Lower labor force participation rates, lower birth rates, lower total working populations in the West, trade wars, aggressive government action against large enterprises — all these factors aren’t going to disappear in the next election. Most of these issues are issues developed economies will have to deal with for the next 20 years. All of these trends look more and more unfavorable to equities. Proptext believes the better bet will be property investments, not stocks.

Income: The Productive Asset

The geometric mean is a more accurate reflection of actual investor experience than the arithmetic mean because geometric mean captures the actual return investors experience when compounding over decades. The arithmetic mean makes returns seem higher than they really are because it doesn’t account for losses compounding negatively. The geometric mean shows the real return investors would experience over the long run.

For housing, capital gains are only 49% of the total returns for the entire sample of the study. The larger portion of returns are from rental income: 51% of returns. 

Real estate investments offer several income streams that significantly enhance the overall ROI for this asset class. These income streams include rental income, capital appreciation, tax benefits, and leverage. Understanding how these components work together is crucial for maximizing returns in real estate.

  1. Rental Income: 51% of returns — Rental income provides steady cash flow, which can increase over time as rents rise.

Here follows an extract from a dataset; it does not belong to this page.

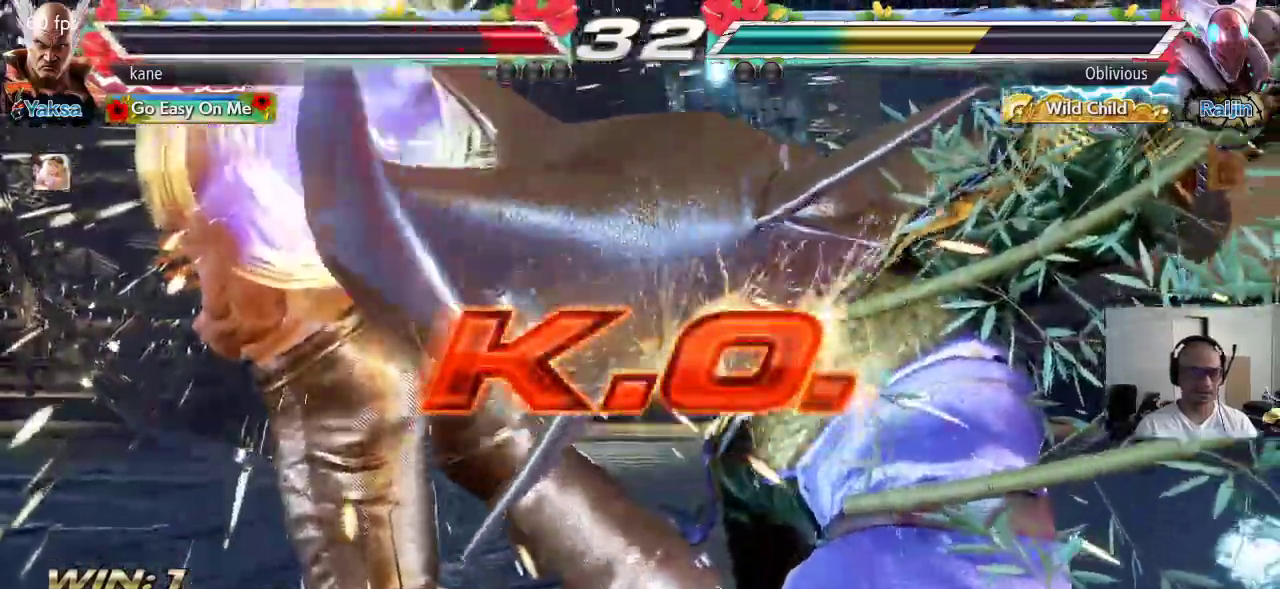
{"buttons": [], "left_stick": "center", "events": [[50, "SQUARE", "up"], [67, "TRIANGLE", "up"], [167, "CROSS", "down"], [200, "CIRCLE", "down"], [267, "CROSS", "up"], [317, "CIRCLE", "up"]]}
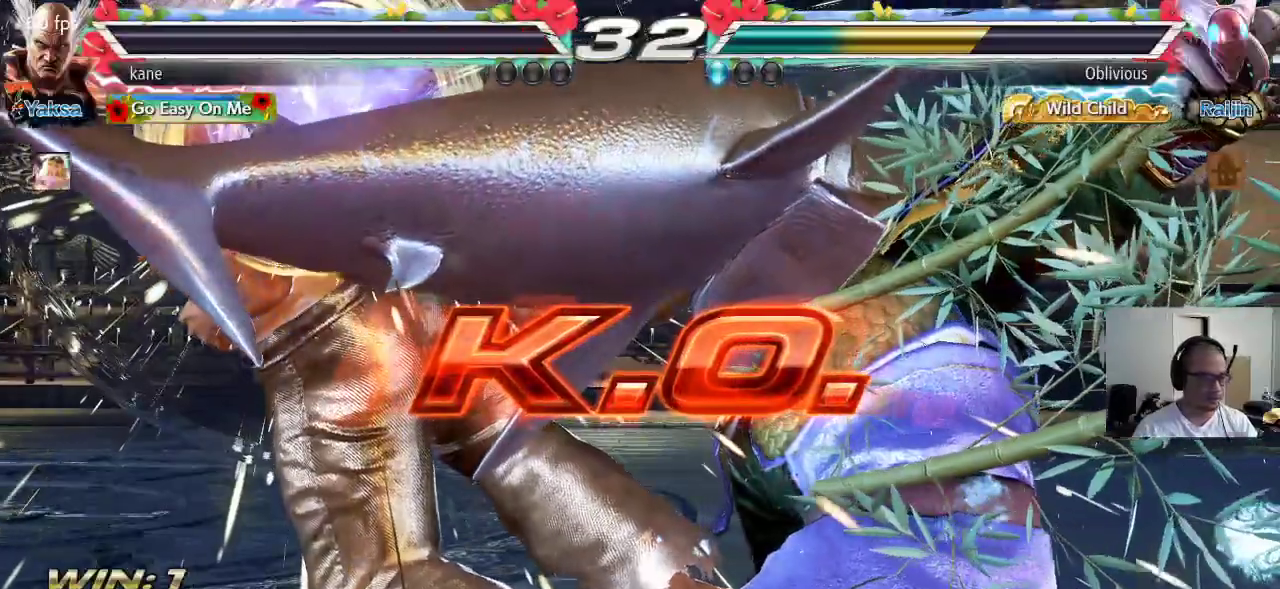
{"buttons": [], "left_stick": "center", "events": []}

For example, in the US, the average renter pays about $1,326 per month, while those renting single-family homes pay an average of $2,018 per month. This predictable income stream is attractive because it can help offset mortgage payments and operating expenses, strengthening cash flow over time.

  2. Capital Appreciation: 49% of Returns — Capital appreciation refers to the increase in property value over time. Historically, real estate values tend to rise, allowing investors to sell properties at a profit. For instance, if a property is purchased for $100,000 and later sold for $200,000, the capital appreciation is $100,000. This aspect of real estate investing can significantly boost the overall ROI.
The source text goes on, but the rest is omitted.